Which lines in the records below contain the string "Assault", with case counting? Pull out each such line in full.

....................

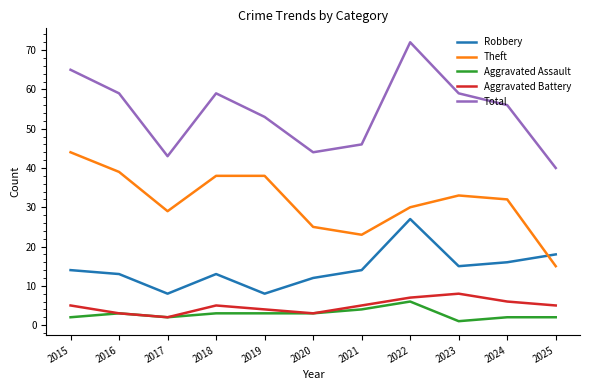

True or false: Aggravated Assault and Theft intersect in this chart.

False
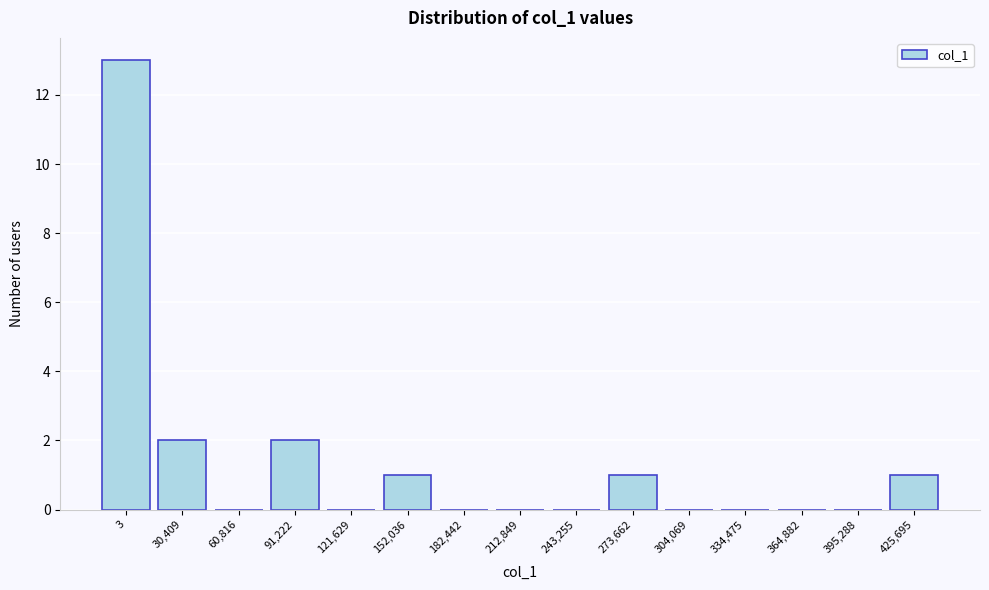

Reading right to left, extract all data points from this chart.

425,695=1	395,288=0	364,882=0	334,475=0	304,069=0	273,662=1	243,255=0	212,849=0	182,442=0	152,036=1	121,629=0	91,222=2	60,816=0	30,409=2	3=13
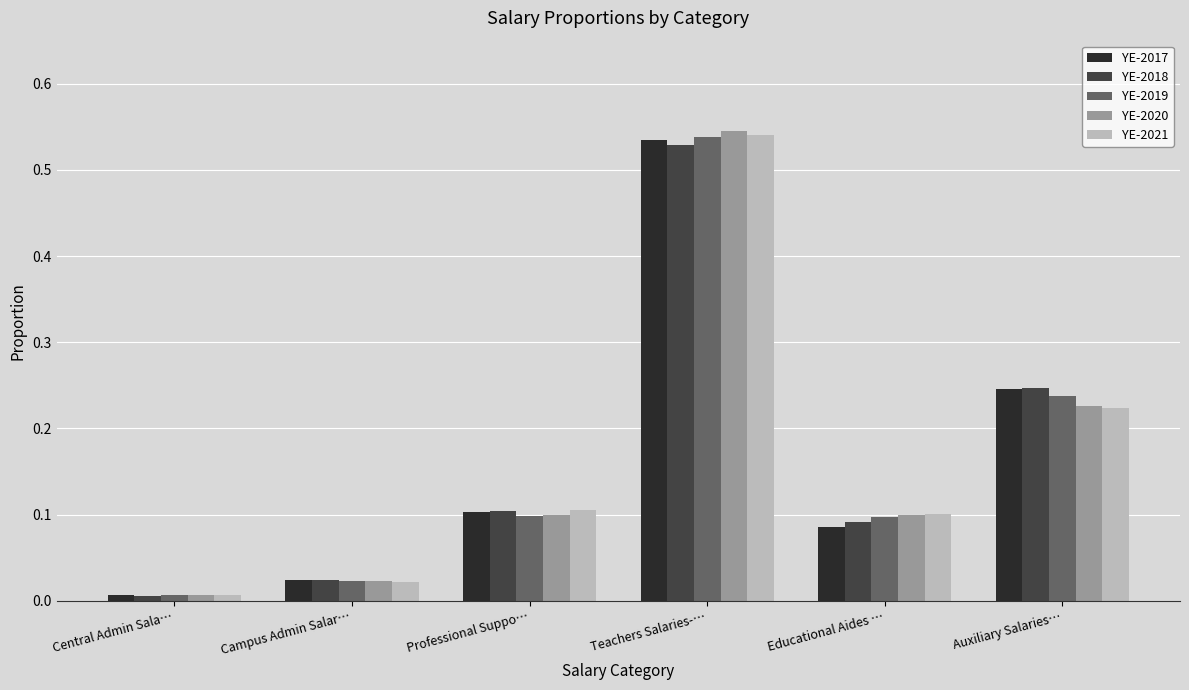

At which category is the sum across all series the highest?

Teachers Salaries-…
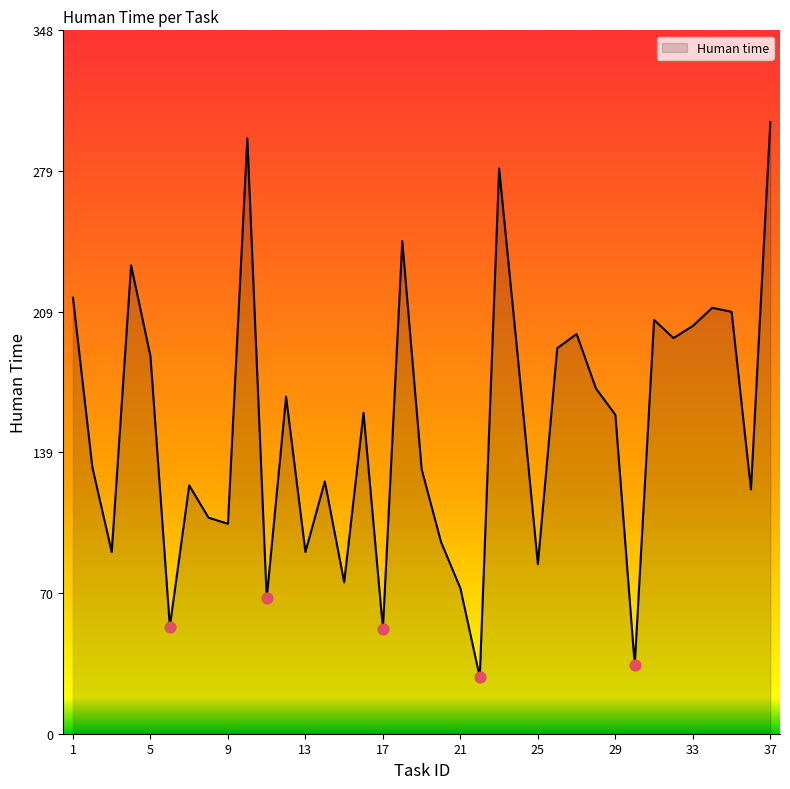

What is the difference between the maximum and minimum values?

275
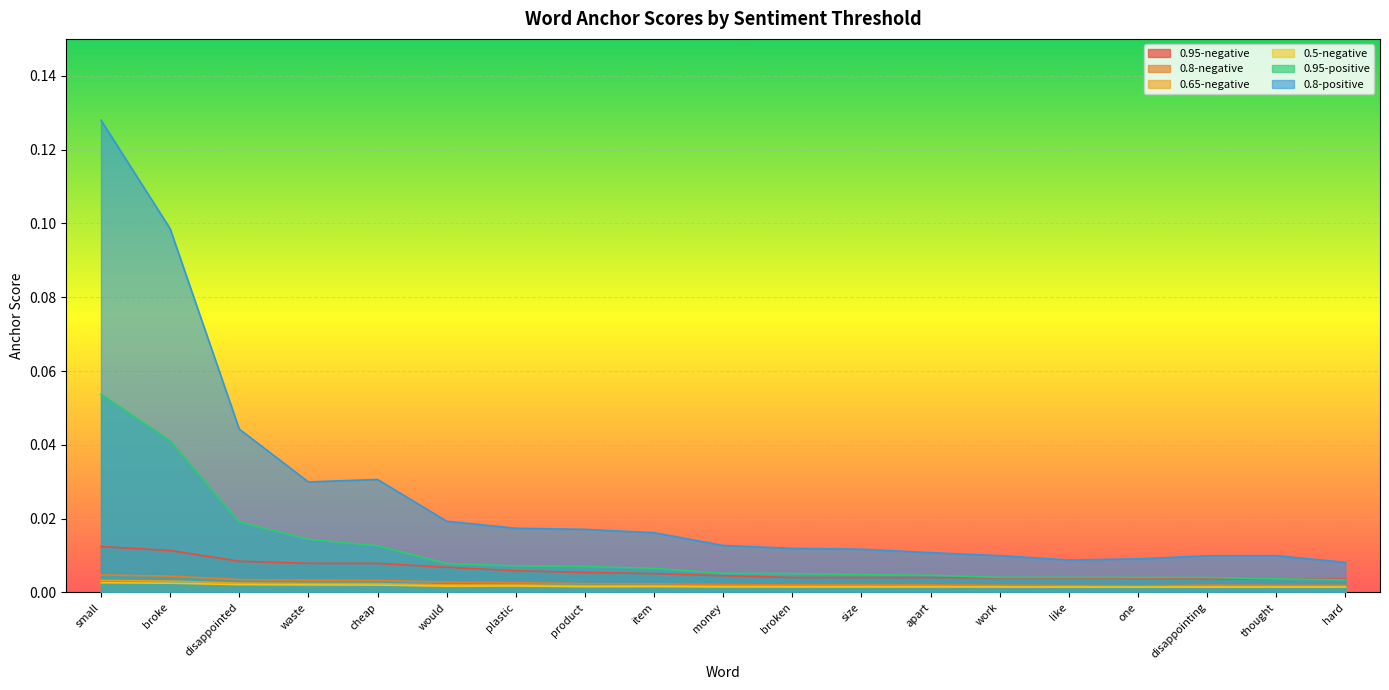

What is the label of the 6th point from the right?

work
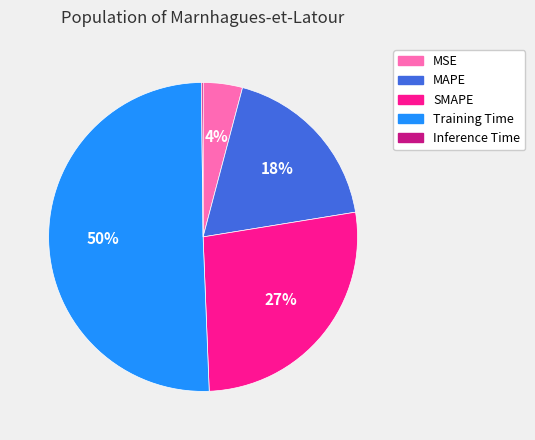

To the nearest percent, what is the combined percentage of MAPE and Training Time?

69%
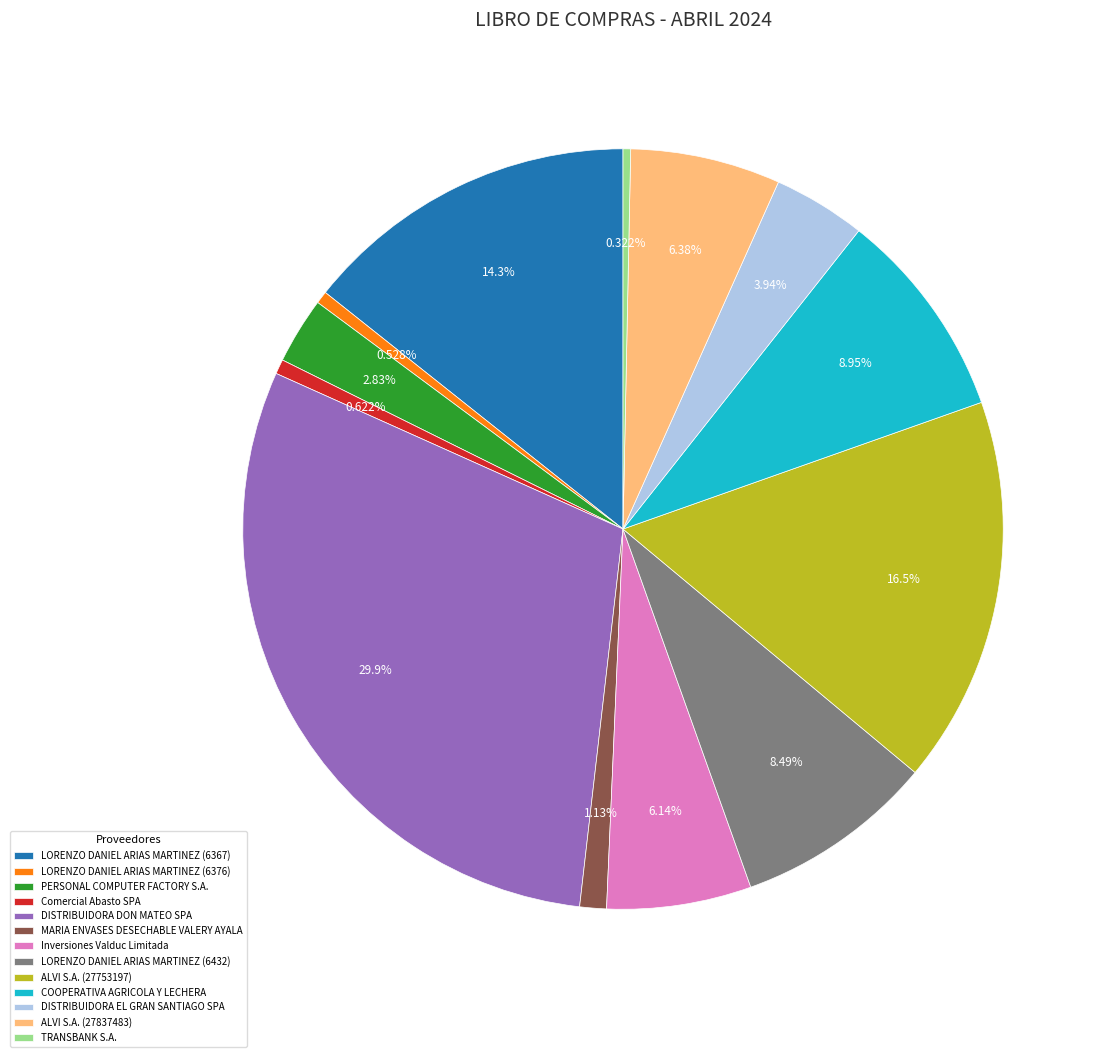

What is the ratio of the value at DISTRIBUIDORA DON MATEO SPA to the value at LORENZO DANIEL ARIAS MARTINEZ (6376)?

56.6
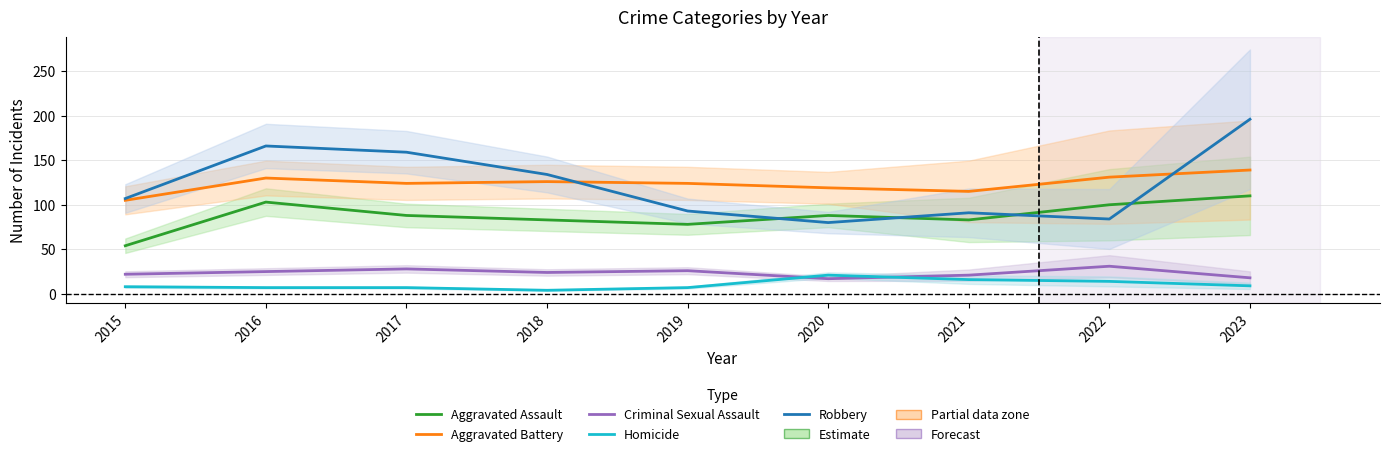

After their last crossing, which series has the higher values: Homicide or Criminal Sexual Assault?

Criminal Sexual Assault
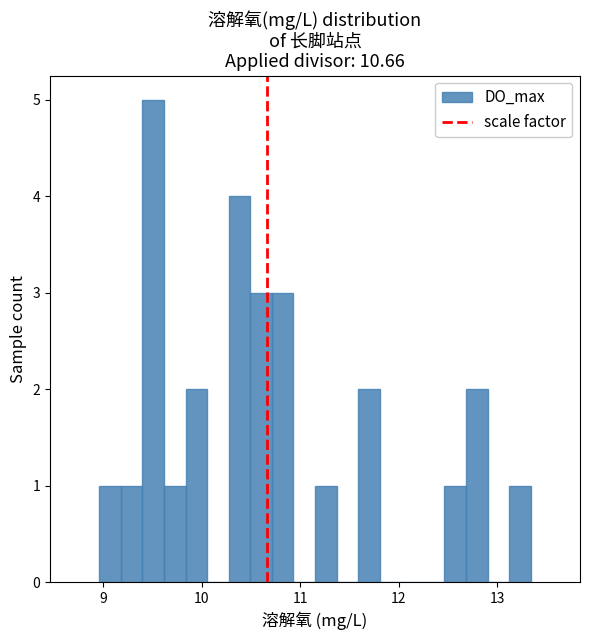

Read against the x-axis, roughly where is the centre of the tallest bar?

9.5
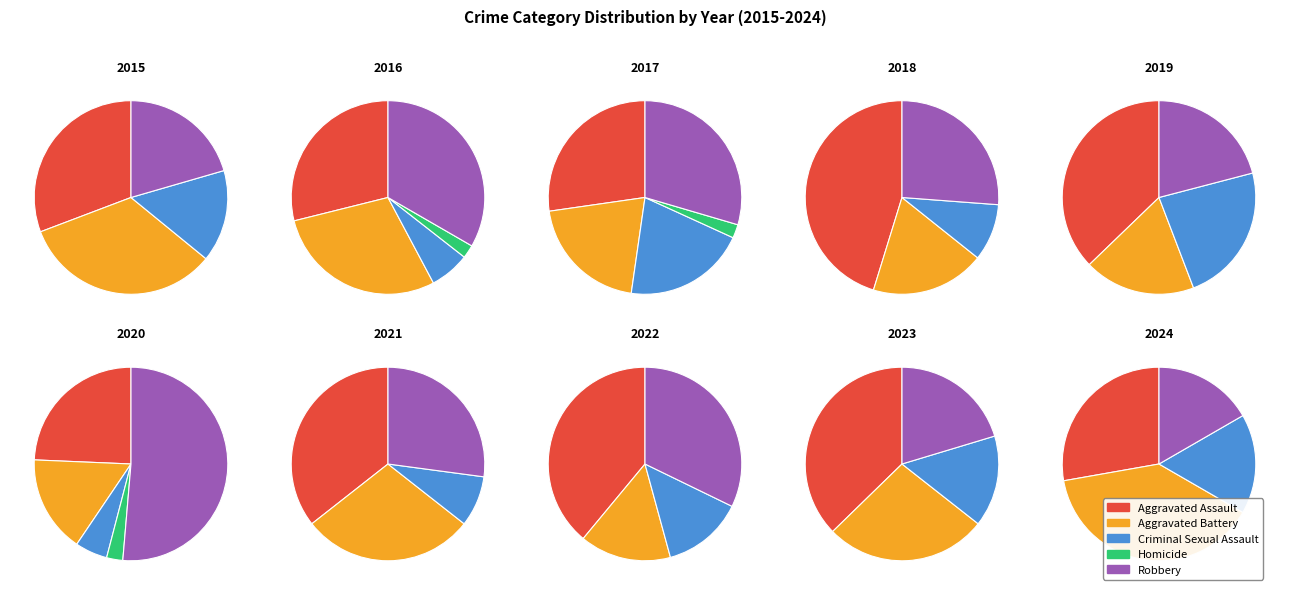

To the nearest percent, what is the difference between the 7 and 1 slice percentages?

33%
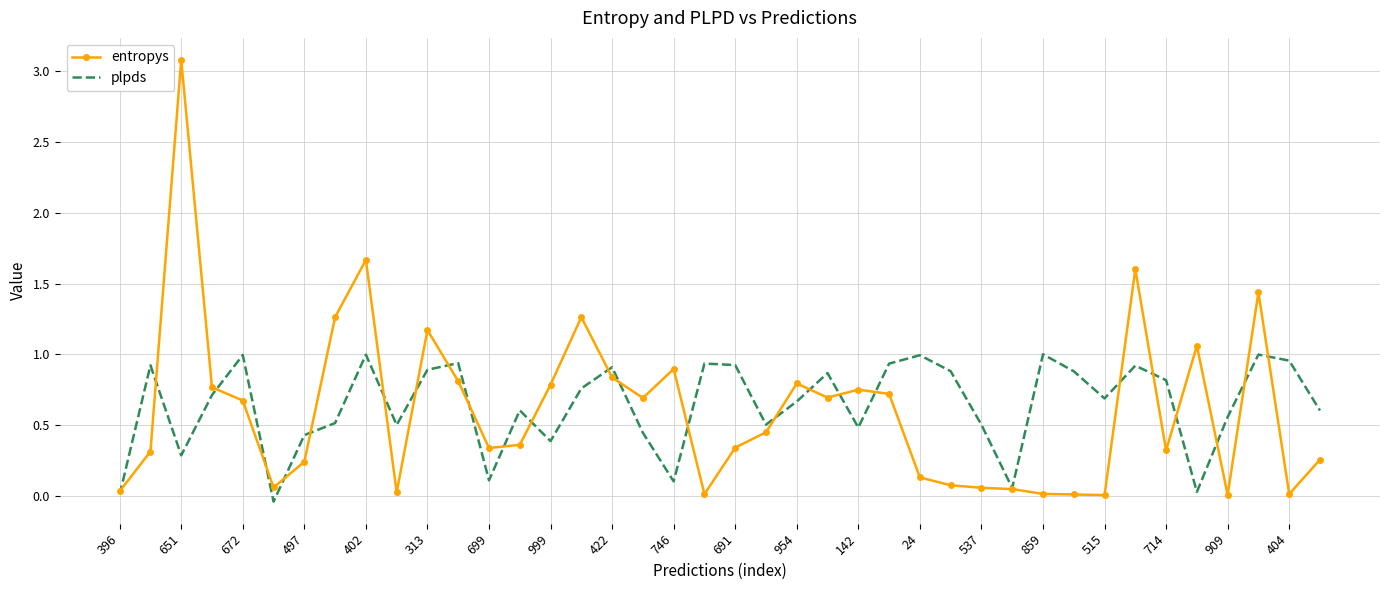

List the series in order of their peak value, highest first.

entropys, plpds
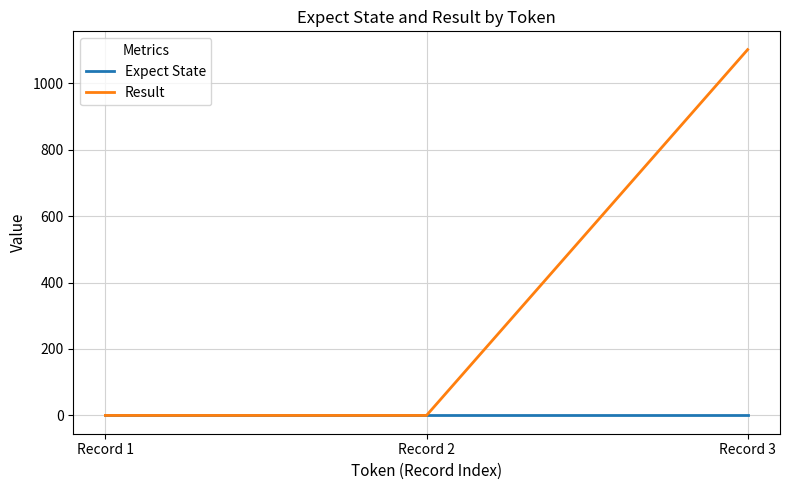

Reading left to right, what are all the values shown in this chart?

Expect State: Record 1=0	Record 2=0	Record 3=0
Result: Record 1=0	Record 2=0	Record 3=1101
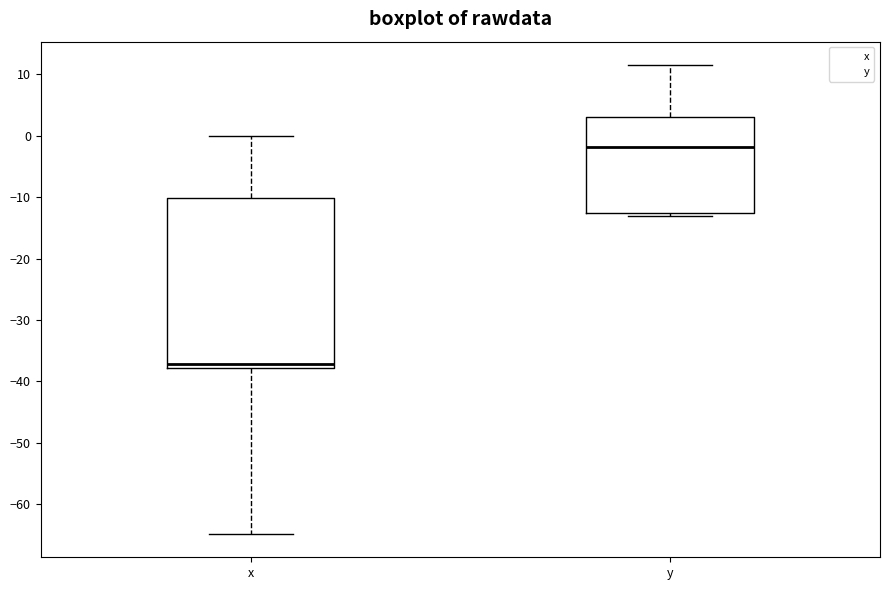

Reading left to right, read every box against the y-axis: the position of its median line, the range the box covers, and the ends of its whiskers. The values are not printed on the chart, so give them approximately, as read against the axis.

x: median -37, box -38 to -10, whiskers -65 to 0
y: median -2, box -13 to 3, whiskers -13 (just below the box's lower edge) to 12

....................

*SOLVED EXERCISE*.
True or false: Aggravated Assault and Theft intersect in this chart.
After their last crossing, which series has the higher values: Homicide or Criminal Sexual Assault?
Criminal Sexual Assault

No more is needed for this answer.